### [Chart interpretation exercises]
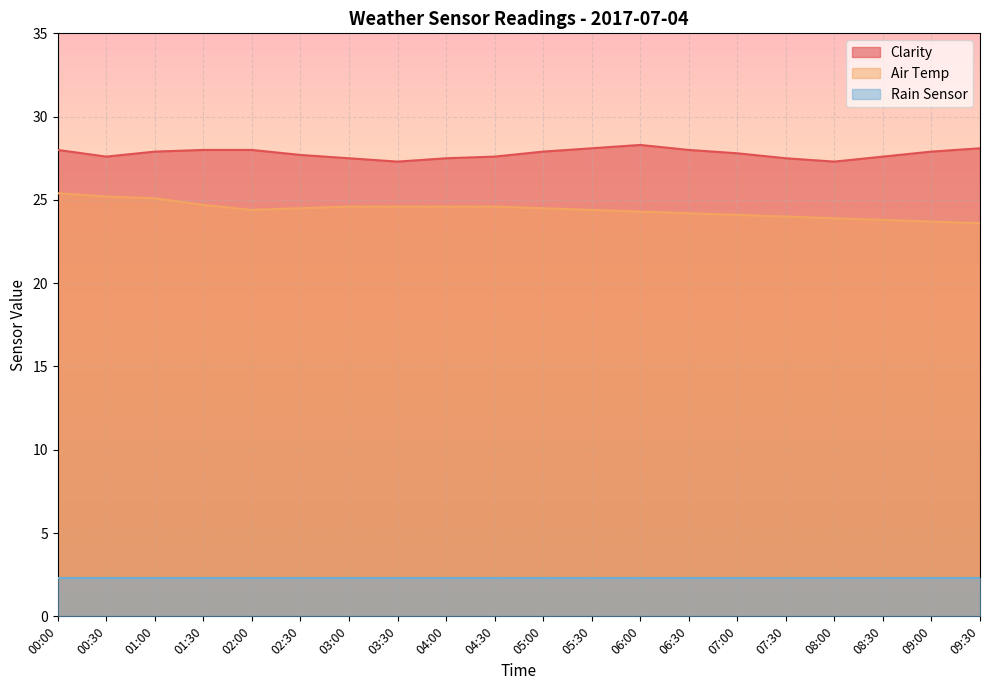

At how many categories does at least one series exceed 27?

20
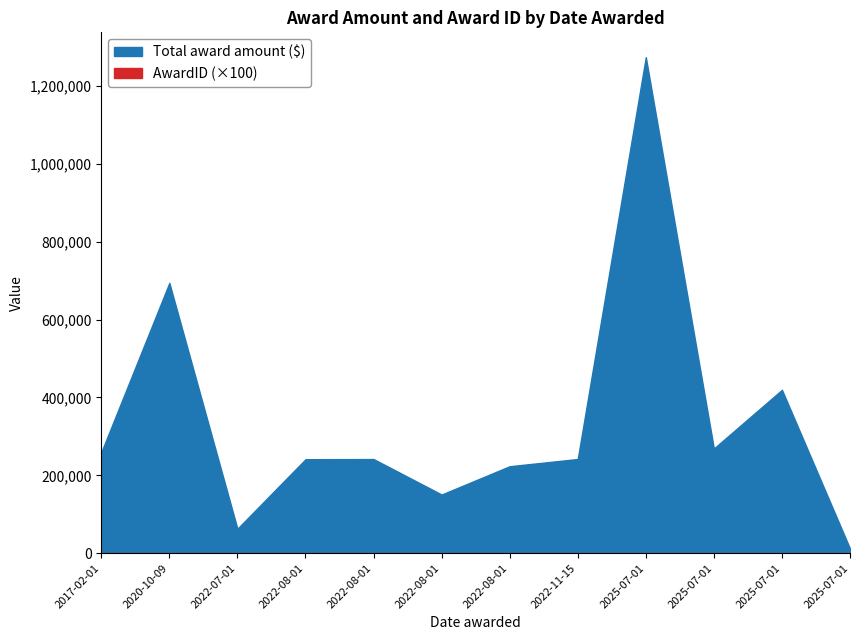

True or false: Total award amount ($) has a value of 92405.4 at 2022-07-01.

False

### [Instruction]
Write out all the entries above again, replacing "value" with "reading" wherever it occurs and keeping everything else the same. Leave the pictures out.

### [Answer box]
At how many categories does at least one series exceed 27?

20

True or false: Total award amount ($) has a reading of 92405.4 at 2022-07-01.

False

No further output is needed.